Word Break

The word break problem asks whether a string can be split into space-separated words from a dictionary — and optionally lists all valid segmentations. This lesson covers Word Break I (LeetCode 139), Word Break II (140), DP vs BFS, and full solutions in C, Java, and Python with trace tables.

Overview

Given a string s and a dictionary of words, determine if s can be built by concatenating dictionary words (each used as many times as needed unless stated otherwise).

Word break I pattern (boolean DP):
  dp[i] = True if s[0..i-1] can be segmented
  dp[0] = True   (empty prefix)

  for i = 1 .. n:
      for j = 0 .. i-1:
          if dp[j] and s[j..i) is in dictionary:
              dp[i] = True; break

  return dp[n]
Problem Goal Output LeetCode
Word Break ICan segment?True / False139
Word Break IIAll valid segmentationsList of sentences140
Word Break IIISegment with max words / min dict wordsCount or optimizePremium / interview
Concatenated wordsFind substrings that are concat of dict wordsList of indices472

Word Break I — Can Segment?

Problem (LeetCode 139): Return true if s can be segmented into dictionary words.

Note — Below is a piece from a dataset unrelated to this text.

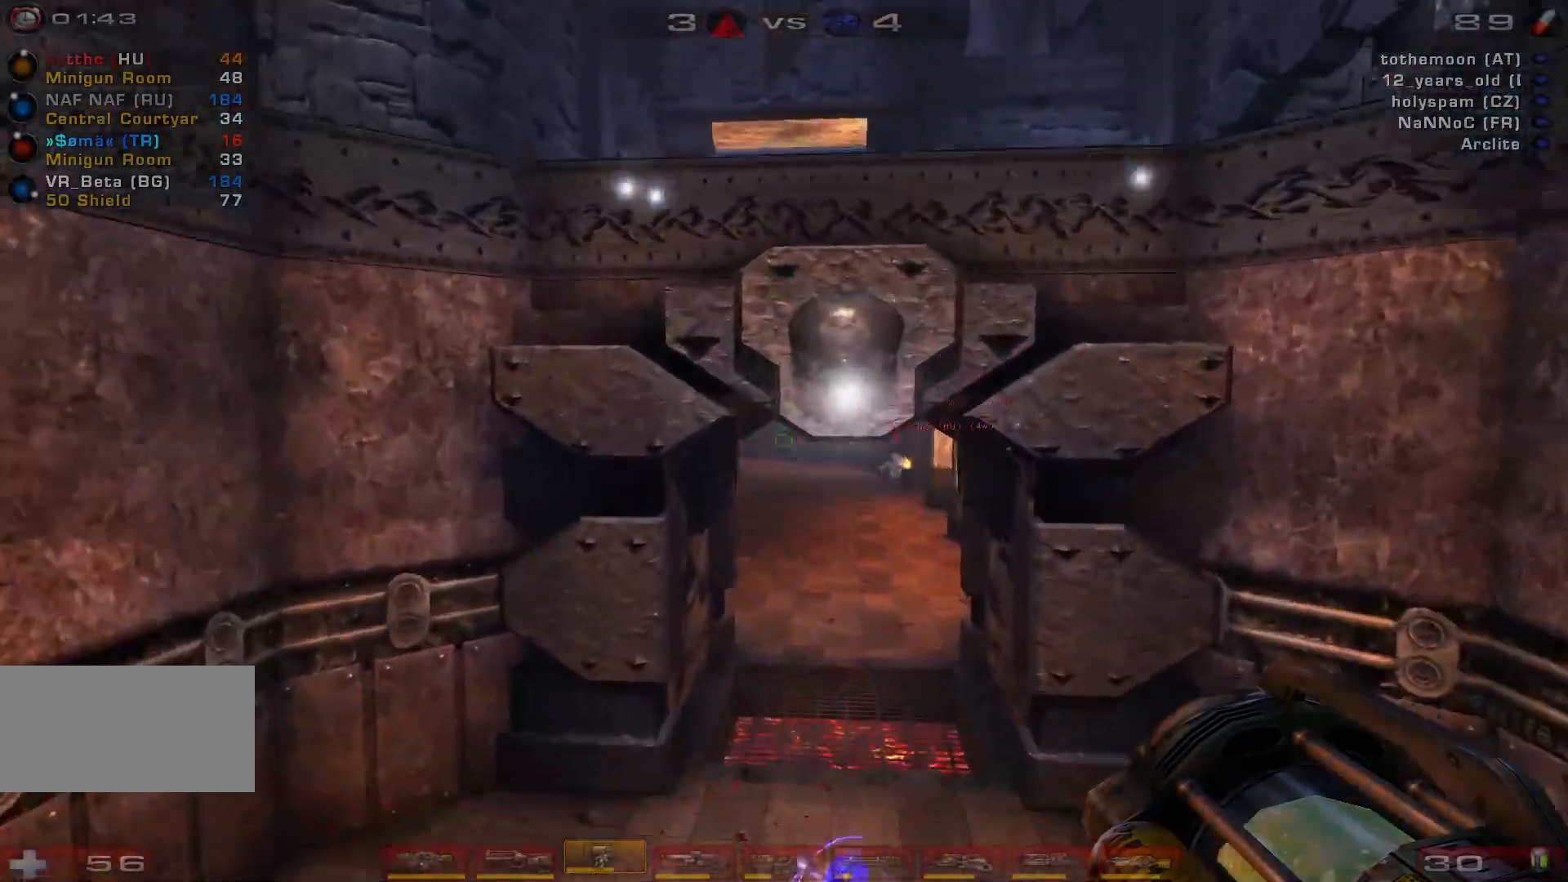
{"keys": ["w"], "mouse": ["right"], "events": [[300, "d", "down"], [400, "d", "up"]]}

State: dp[i] = whether prefix s[0..i−1] is segmentable.

Transition: If some split point j has dp[j]==true and substring s[j..i) is a dictionary word, set dp[i]=true.

Complexity: O(n² × L) naive substring checks; O(n²) with hash set if word length bounded.

Optimization: Store dictionary in a set for O(1) lookup. Optionally cap inner loop to max word length in dictionary.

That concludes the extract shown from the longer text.